ハンコの老舗企業「シヤチハタ」はなぜ、20年以上も前から電子決裁サービスを提供し続けているのか:「Windows 95」を機に開発(3/4 ページ)
テレワークで注目が集まる契約や決裁業務の電子化。これをいち早く始めていたのが、ハンコの老舗企業であるシヤチハタだ。同社はWindows 95の発売を受け、電子化の未来を予見し、20年以上前から電子決裁サービスを提供している。3月には期間限定でのサービス無料提供を発表し、話題になった。
低コストでさまざまな機能を提供
たくさんの人に使ってもらいたいと考え、価格もリーズナブルに設定。ハンコ1本当たりの月額は100円(税別)だ。10本単位で登録でき、100人分でも月額1万円と、低コストで活用できる。押印の回数にも制限はない。企業としては、固定された予算の中で使えるのがうれしいところだろう。
実際に「パソコン決裁」のデモを見せてもらった。まずは、申請書類をアップロードする。対応するのはExcelとWord、PDFファイルだが、アップロードした時点でExcelとWordのドキュメントはPDFに変換される。申請する相手は1人でもいいし、複数人を設定することもできる。社内のアドレス帳から選ぶほか、メールアドレスを直接入力することも可能。社内だけでなく、社外の人も承認フローに組み込めるのも特徴だ。
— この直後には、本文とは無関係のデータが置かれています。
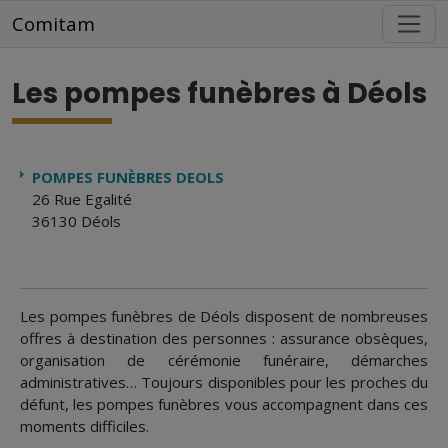
Aller au contenu principal
Comitam
Les pompes funèbres à Déols
POMPES FUNÈBRES DEOLS
26 Rue Egalité
36130 Déols
Les pompes funèbres de Déols disposent de nombreuses
offres à destination des personnes : assurance obsèques,
organisation de cérémonie funéraire, démarches
administratives… Toujours disponibles pour les proches du
défunt, les pompes funèbres vous accompagnent dans ces
moments difficiles.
申請を受けた人はなつ印パレットからハンコを選んで、書類の任意の場所をクリックするだけ。「申請する」をクリックすれば、次の人に送信される。全員の作業が終わったら、差出人に通知が届き、確認できるようになる。
電子データだとなりすましというリスクがあるが、どういう経路で回覧されたかが全て記録される。申請から承認に至るプロセスを明白に管理できるのがメリットだ。「ダウンロードしたPDF文書には電子署名が付与できるので、編集が行われた場合でも改ざん検知ができ原本性を高めることができます」(小倉氏)
アップロードしたファイルは、1年間保存される。ユーザーは承認が終わったら、任意のタイミングでダウンロードし、自分で保管すればいい。容量は1ユーザー当たり1GBと限られている。ユーザーからは、追加で料金を支払うので、もっと長期間保存しておきたいという声も寄せられているそうだ。